I am looking into this field to get a certificate from a community college that is now offering the program. I really wanted to break into the medical field without committing to a timely and costly program all to find out that it's not really for me. I think this suits what I am trying to achieve and the program is 16 weeks with a semester of clinical work and a board test.

It's real hard to get into the medical field without being certified in one way or another. I am not really the type for nursing or CNA programs so hopefully this is a better path for someone like myself.

Post 4

"A central sterile processing technician might inspect tools and equipment for signs of dirt or wear, and use alcohol pads or other chemical cleaning agents to sterilize them."

This sentence describes sanitizing, not sterilization. Sterilization can only be accomplished when items are properly cleaned, dried, wrapped and then placed in an autoclave to be subjected to a sterilizing medium, which in most cases would either be steam or a gas such as ethylene oxide, under pressure, and for a measured amount of time. At the end of this processes all micro organisms are then killed.

Post 2

@Azuza - Most people really have no idea how the medical field works. The truth is the doctors delegate pretty much anything that can be done by someone who didn't go to medical school to someone else. In fact I had a doctor tell me when she was in medical school they were told they didn't need to learn how to draw blood because it was "beneath them" and someone else could do it.

While the above example is a bit extreme, doctors really do have specialized skills.

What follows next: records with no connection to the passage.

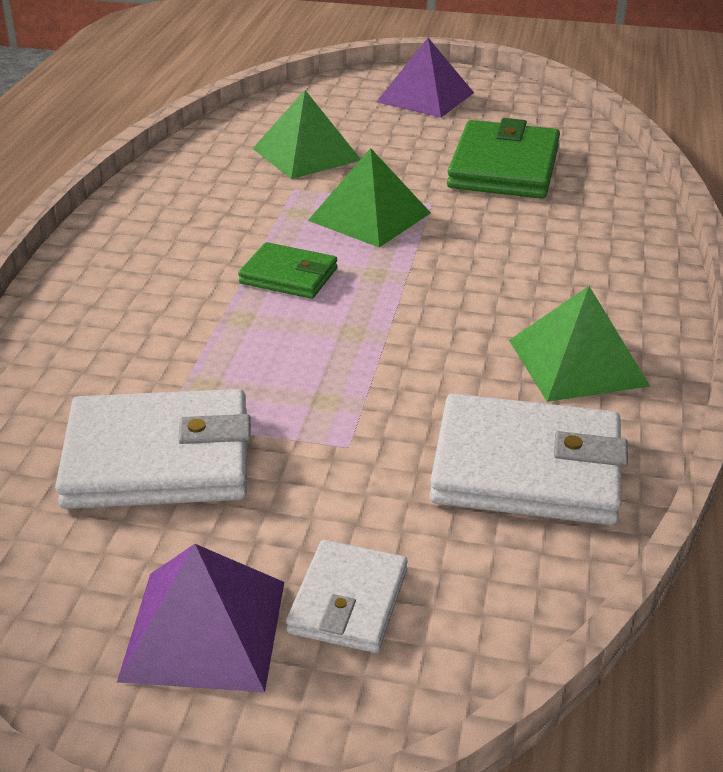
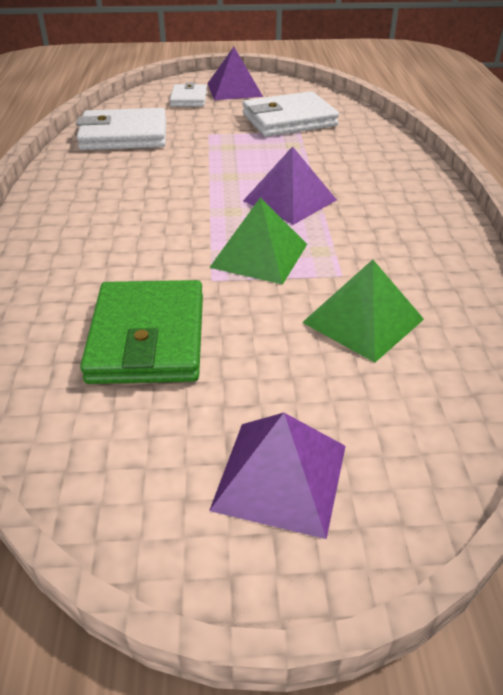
camera: 165 degrees right, 5 degrees up
green wallet [238,242,337,299] -> purple pyramid [243,146,337,225]
green pyramid [509,286,650,402] -> none

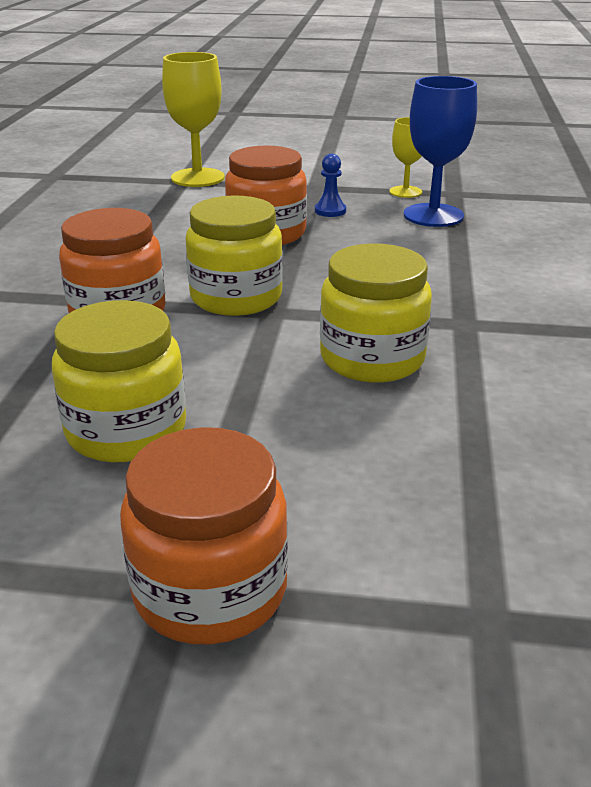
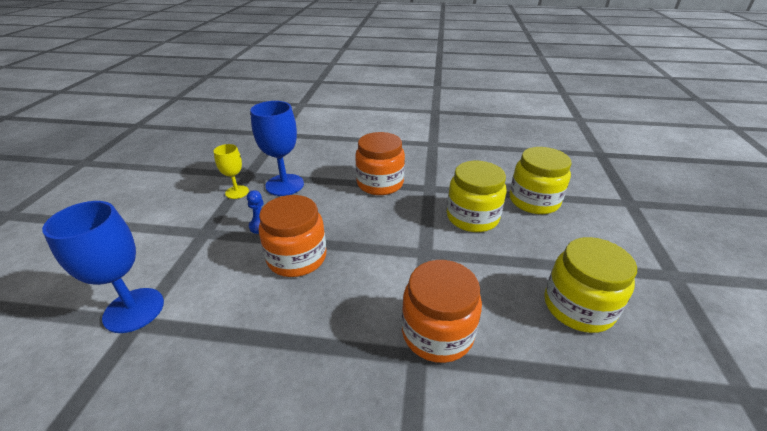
camera: 90 degrees left, 5 degrees up
orange jar [120,427,288,644] -> orange jar moved to [355,132,405,195]
yellow goblet [162,52,225,187] -> blue goblet [42,201,164,333]
yellow jar [186,195,283,316] -> yellow jar moved to [510,147,571,214]

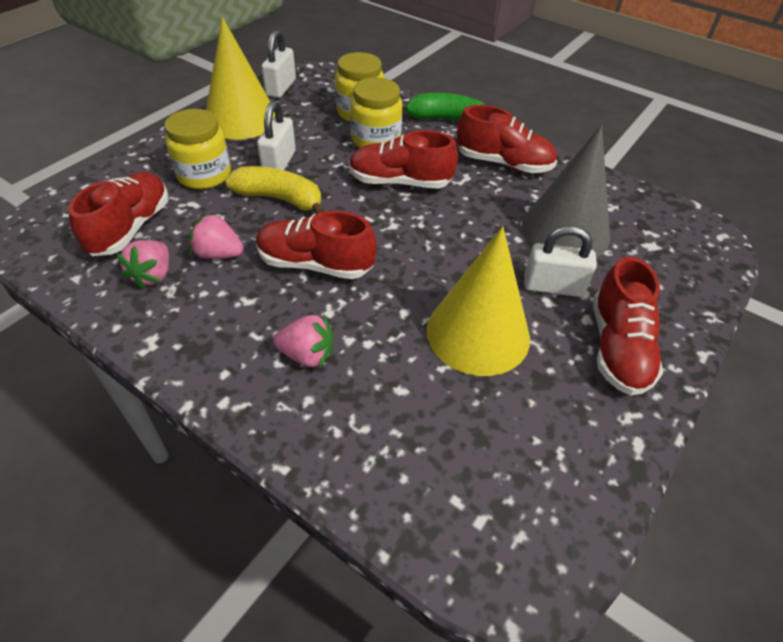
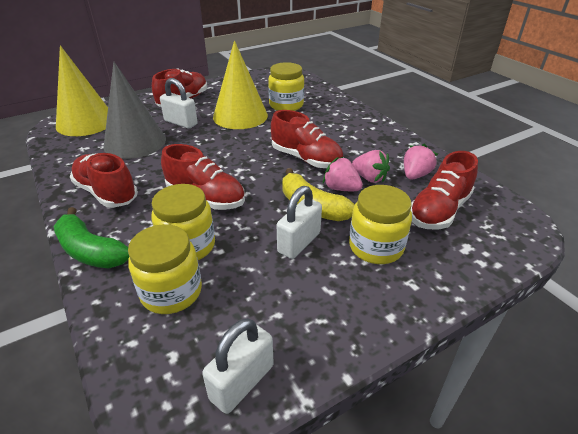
camera: 155 degrees left, 10 degrees down
yellow cone [206,17,275,140] -> yellow cone moved to [56,45,108,136]
pink strawberry [273,314,334,369] -> pink strawberry moved to [323,157,363,191]
none -> yellow jar [268,62,304,111]

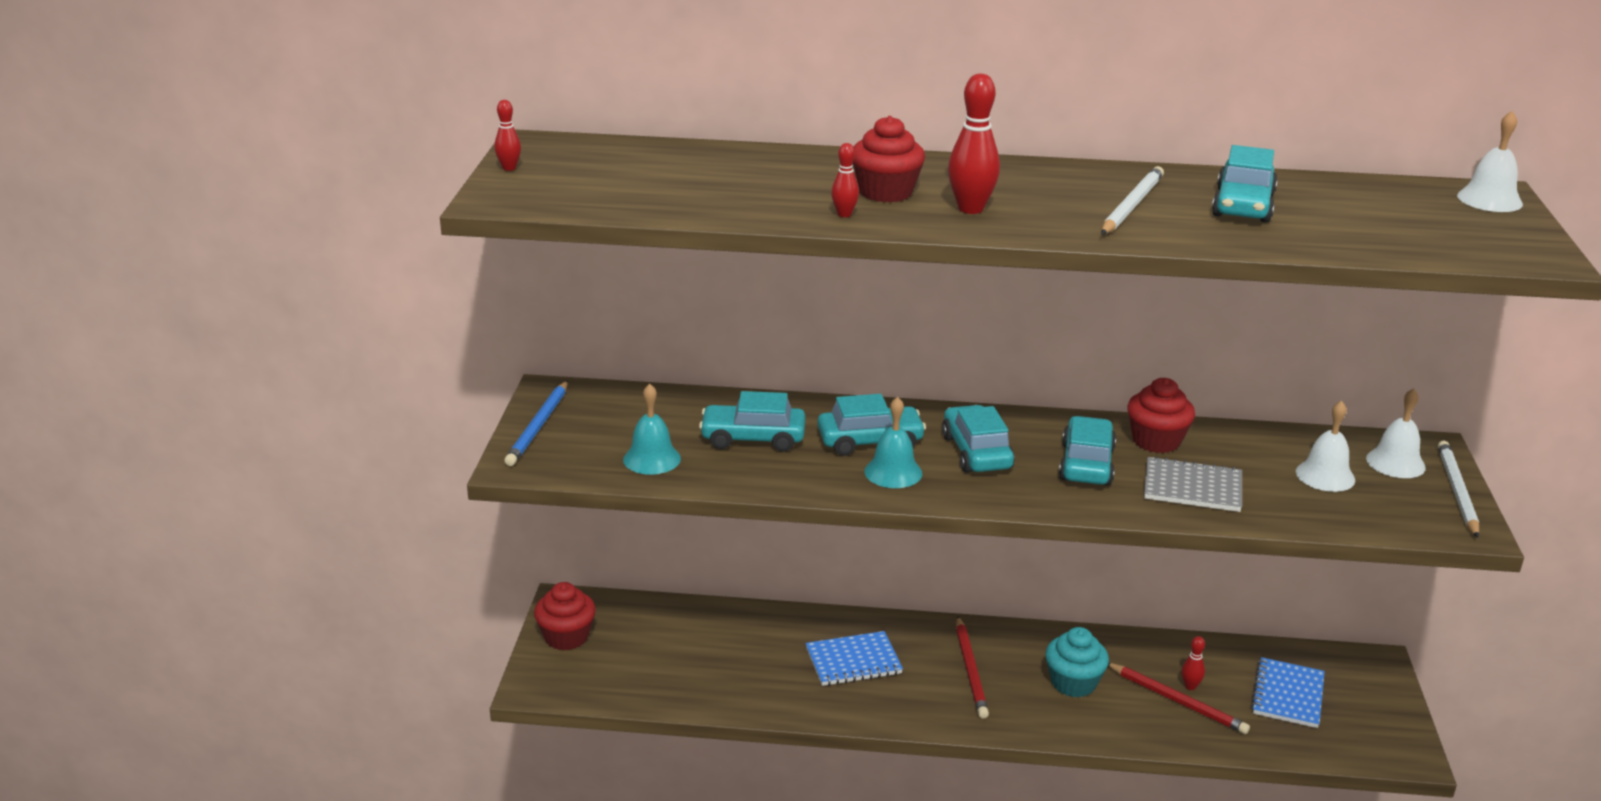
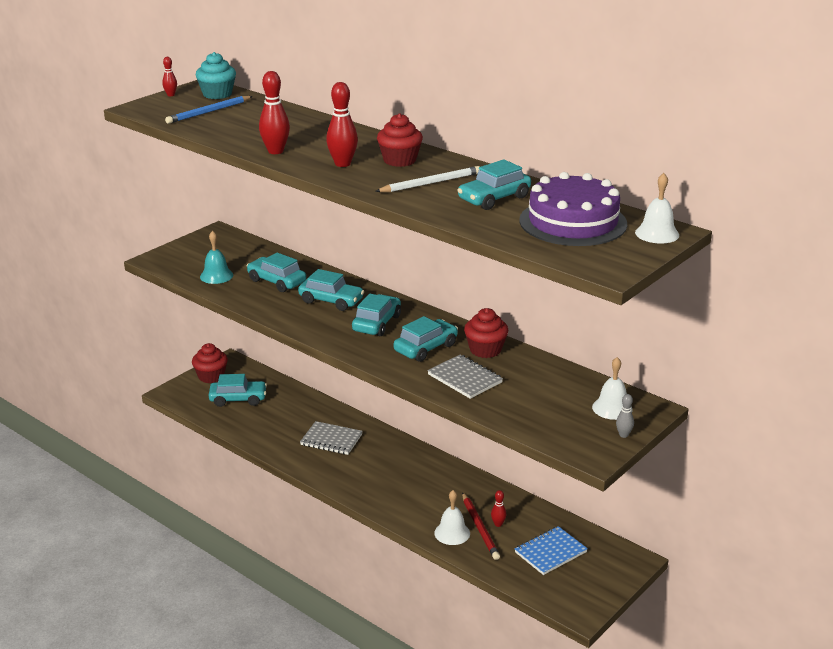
camera: 35 degrees right, 0 degrees up
blue pencil [504,380,568,466] -> blue pencil moved to [165,96,253,124]
blue notebook [806,631,903,686] -> grey notebook [300,421,363,455]
red bowling pin [831,143,859,217] -> red bowling pin [259,71,290,154], size x1.87
red cupcake [853,116,925,202] -> red cupcake moved to [377,113,423,167]
turquoise bell [864,396,922,488] -> none
red pencil [956,616,989,719] -> none
turquoise cupcake [1045,627,1109,698] -> turquoise cupcake moved to [196,52,236,99]
white bell [1296,400,1355,492] -> white bell moved to [434,490,470,545]
white pencil [1438,441,1479,538] -> grey bowling pin [616,394,634,438]
none -> turquoise car [209,374,267,407]
none -> purple cake [519,172,627,246]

It's also important to note that just because they have these skills doesn't mean they know everything about running a hospital or medical practice. That's why having a central supply technician in a surgical practice is essential.

Post 1

I never knew the job "central service technician" existed! I've heard the term before but for some reason I thought it referred to an air conditioner technician.

I've always imagined the doctors took care of sterilizing the instruments but that doesn't make sense now that I think about it. Doctors are busy seeing patients and performing surgery so when would they have time to sterilize the instruments?